Work to be completed:
Count the lines below in which "Figure" appears, then give that number by itself.

--- Dataset excerpts ---

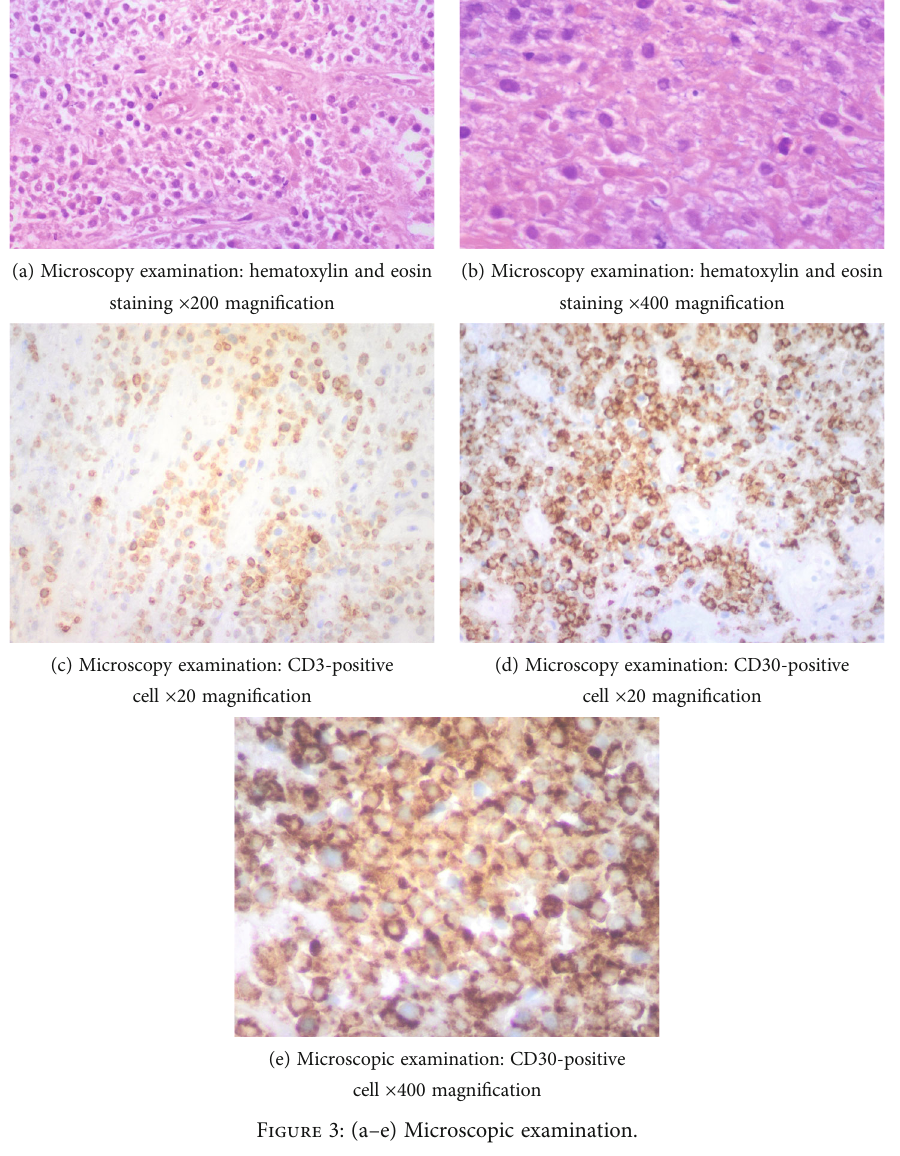
Figure 3: (a – e) Microscopic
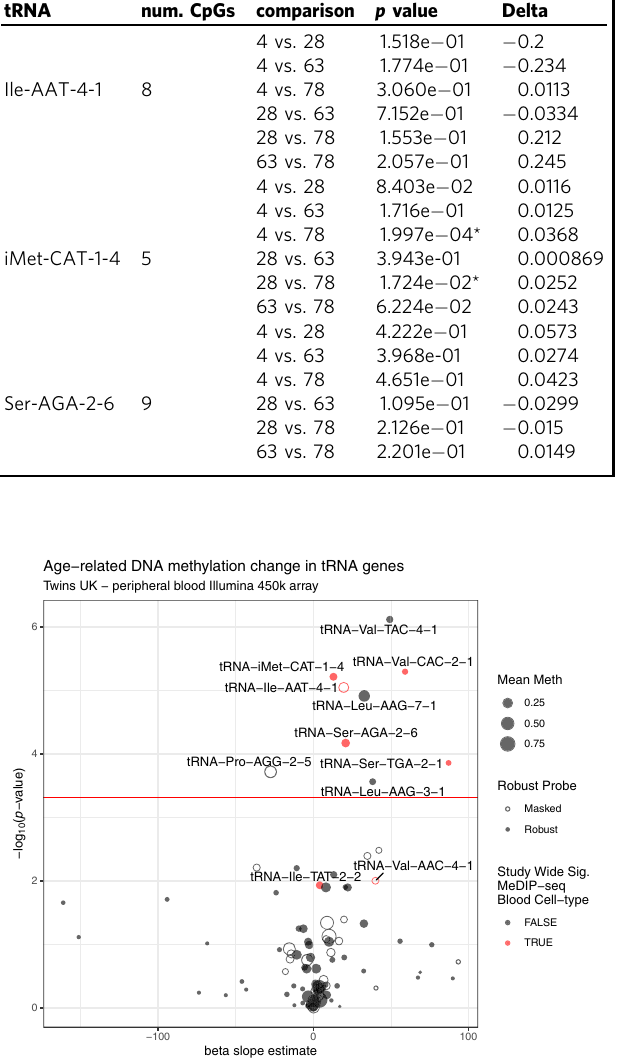
Fig. 6 Age-related DNA methylation change in tRNA genes A. Five of seven tRNAs study-wide signi fi cant in MeDIP covered by the 450k array also show signi fi cant hypermethylation in these data. tRNAs are labelled if they are signi fi cant here or were in the MeDIP-seq data (Red). Model slope: the model coef fi cient for the methylation values. Un fi lled circles indicate those probes with potential issues generated by Zhou et al. 42 this includes tRNA-Ile-AAT-4-1. Signi fi cance threshold: 0.05/103 ≈ 4.58 × 10 − 4 (the number of tRNA genes examined). Source data are provided as a Source Data fi le. beta = proportion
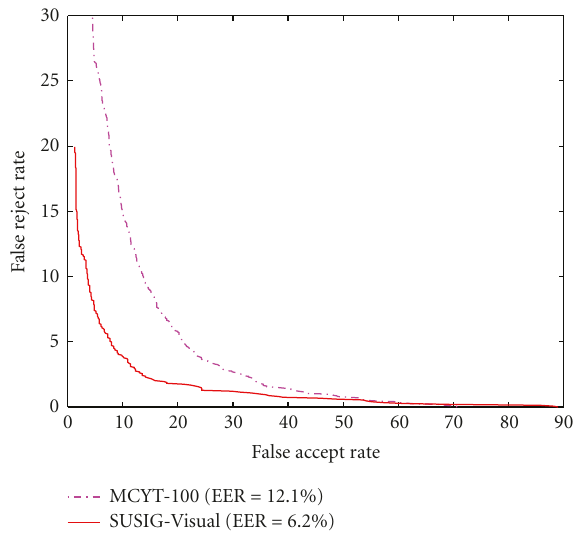
Figure 3: DET curves show how FAR ( x -axis) and FRR ( y -axis) values change according to changing acceptance threshold, for the tested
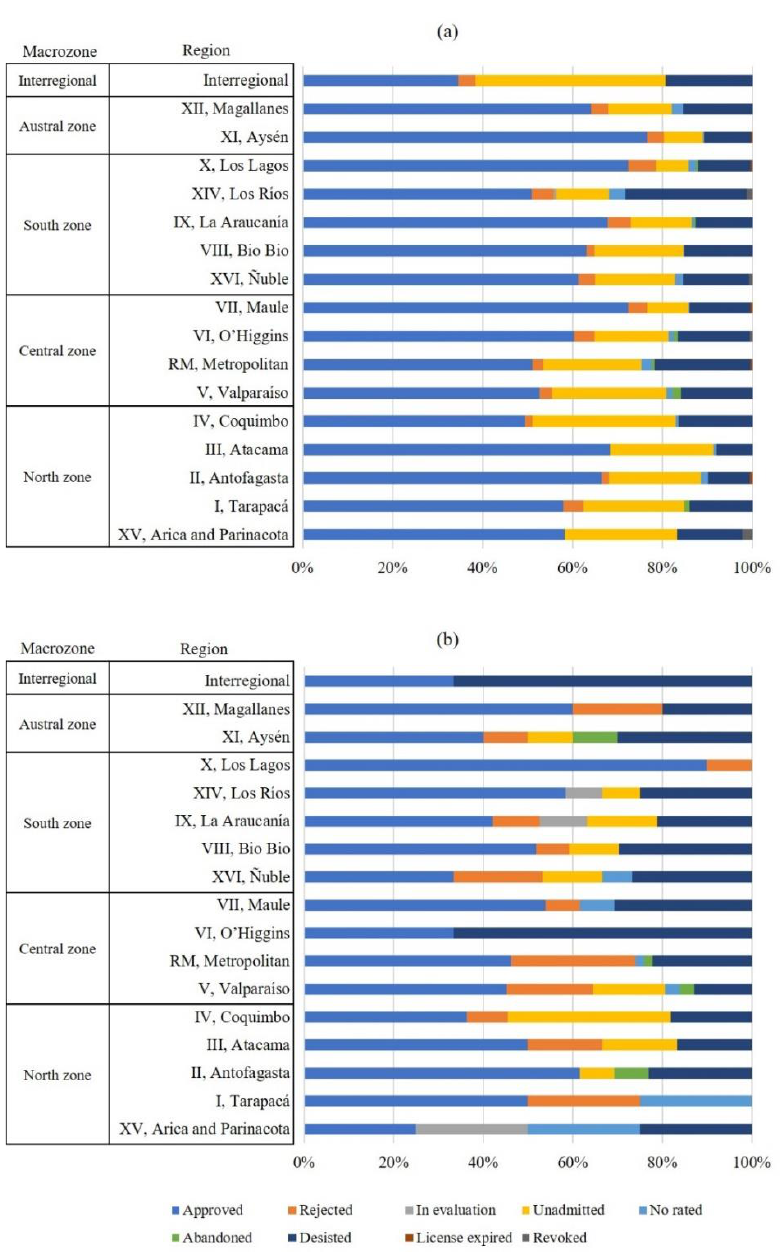
Figure 4. Clustered by regions, percentage of sanitation projects entered as EID ( a ) and EIS ( b ) to the Chilean EIA System. Interregional sanitation projects developed in two or more regions were omitted from the statistical analysis. Full information is included in Table A1 in Appendix A.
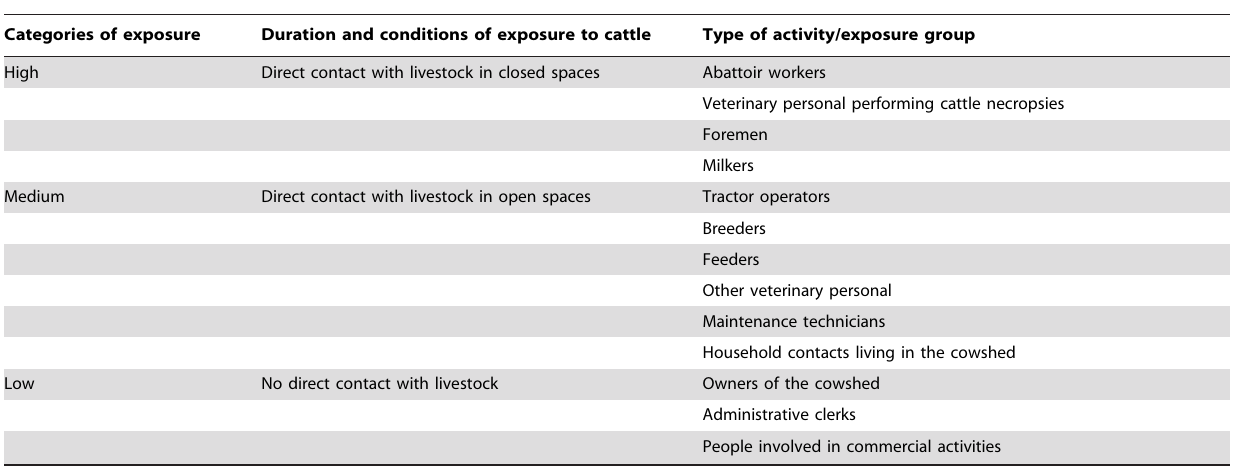
Table 1. Categories of exposure to cattle among study population according to duration and conditions of exposure to cattle.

---

Expected answer:
3